Kristin Robinson, left, interacts with Clever Clark, middle, and Erick Chabert, right, during Hotdogs and Homework. Photo by Sarah Jean Weaver.
By Sarah Jane Weaver,
LDS Church News
Each youth has gained something from the Hotdogs and Homework program, held on Tuesday nights at the Church of Latter-day Saints (LDS) in Harlem.
Clever Clark, 7, just learned to read; and Daisy Sorcia, 14, doesn’t mind doing homework, but prefers to have fun.
Hotdogs and Homework started five years ago when Jessica Allred, then a young single adult school teacher, saw a need to help young people in the community.

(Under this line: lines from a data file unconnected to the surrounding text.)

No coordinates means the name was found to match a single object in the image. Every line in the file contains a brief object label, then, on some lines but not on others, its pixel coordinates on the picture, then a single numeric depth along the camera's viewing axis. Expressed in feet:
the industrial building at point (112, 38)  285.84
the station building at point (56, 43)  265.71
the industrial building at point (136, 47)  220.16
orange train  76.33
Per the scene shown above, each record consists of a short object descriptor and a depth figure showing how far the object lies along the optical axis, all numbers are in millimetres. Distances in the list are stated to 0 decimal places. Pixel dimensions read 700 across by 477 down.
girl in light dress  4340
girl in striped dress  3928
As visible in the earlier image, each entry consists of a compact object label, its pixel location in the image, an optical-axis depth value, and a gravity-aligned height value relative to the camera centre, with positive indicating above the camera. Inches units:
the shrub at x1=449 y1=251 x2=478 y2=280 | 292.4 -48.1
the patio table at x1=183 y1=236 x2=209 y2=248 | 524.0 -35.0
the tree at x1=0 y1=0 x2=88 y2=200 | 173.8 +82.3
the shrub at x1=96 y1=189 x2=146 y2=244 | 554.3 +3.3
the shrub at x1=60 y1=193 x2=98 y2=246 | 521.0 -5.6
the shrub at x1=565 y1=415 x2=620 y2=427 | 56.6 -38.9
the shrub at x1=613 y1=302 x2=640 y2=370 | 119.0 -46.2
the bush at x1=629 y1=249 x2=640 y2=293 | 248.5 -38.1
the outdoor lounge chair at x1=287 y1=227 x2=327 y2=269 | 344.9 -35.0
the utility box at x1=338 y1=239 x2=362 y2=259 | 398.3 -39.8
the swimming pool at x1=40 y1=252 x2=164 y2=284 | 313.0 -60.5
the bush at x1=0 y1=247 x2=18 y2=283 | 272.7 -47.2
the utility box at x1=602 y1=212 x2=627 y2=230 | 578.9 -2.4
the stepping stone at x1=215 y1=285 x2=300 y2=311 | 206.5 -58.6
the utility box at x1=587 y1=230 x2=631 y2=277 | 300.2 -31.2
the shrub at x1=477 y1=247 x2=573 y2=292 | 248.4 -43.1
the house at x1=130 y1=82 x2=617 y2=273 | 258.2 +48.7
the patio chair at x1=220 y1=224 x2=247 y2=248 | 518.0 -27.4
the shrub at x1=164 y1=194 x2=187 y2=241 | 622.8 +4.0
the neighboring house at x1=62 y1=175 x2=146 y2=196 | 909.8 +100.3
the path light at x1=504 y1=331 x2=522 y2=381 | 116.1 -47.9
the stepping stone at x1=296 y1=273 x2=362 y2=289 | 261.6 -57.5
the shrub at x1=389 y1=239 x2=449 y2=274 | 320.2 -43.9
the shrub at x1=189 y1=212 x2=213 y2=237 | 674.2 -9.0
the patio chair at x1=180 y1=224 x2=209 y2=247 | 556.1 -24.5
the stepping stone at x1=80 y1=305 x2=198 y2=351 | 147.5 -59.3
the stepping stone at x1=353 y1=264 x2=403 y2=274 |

With the help of her peers and the support of the local stake, she began offering weekly study groups to youth of the LDS Church in Harlem.
The program grew and, two years later, when Sister Allred left New York, Kristin Robinson of the Morningside Heights Ward, began coordinating the program.
Youth come to the Harlem meetinghouse every Tuesday and work with the same tutor, usually eating pizza for dinner, not hotdogs.
“There is a lot of fostering of relationships,” said Sister Robinson, noting that “people come from all over the city to do this.”
Kimberly Chabert, 17, has been participating in the program since she was 13 years old. “When I first started I had a lot of problems with math homework and solving things I couldn’t do on my own,” she said.
Now, she meets her mentor, Laura Ostler, on Tuesday nights “but whenever I want and have questions, I can call her.”
“Not only do we do homework,” Chabert said, “she is teaching me how to play the piano too.”
Her younger brothers Erick and Christian also participate. Erick has been coming for three years and improved his reading skills through the program.
Christian, 14, wants to play in the NBA, but if that doesn’t work out, he will settle for being “a meteorologist or an attorney.” He comes early each week to set up the tables and has been meeting with his mentor, Brigham Barnes, for two years.
“I think the biggest thing here is that they have people to be accountable to and people to help them,” said Sister Robinson. “It has been a huge success. Because of the program, kids have learned to read, graduated from high school and gone to college.”
In just a few short years, Sister Robinson has seen many successes.
“Consistency and longevity have helped the program flourish,” she explained. “They know why they are here. They feel it is a place of refuge.”
“I want them to know they can also come here and have fun.”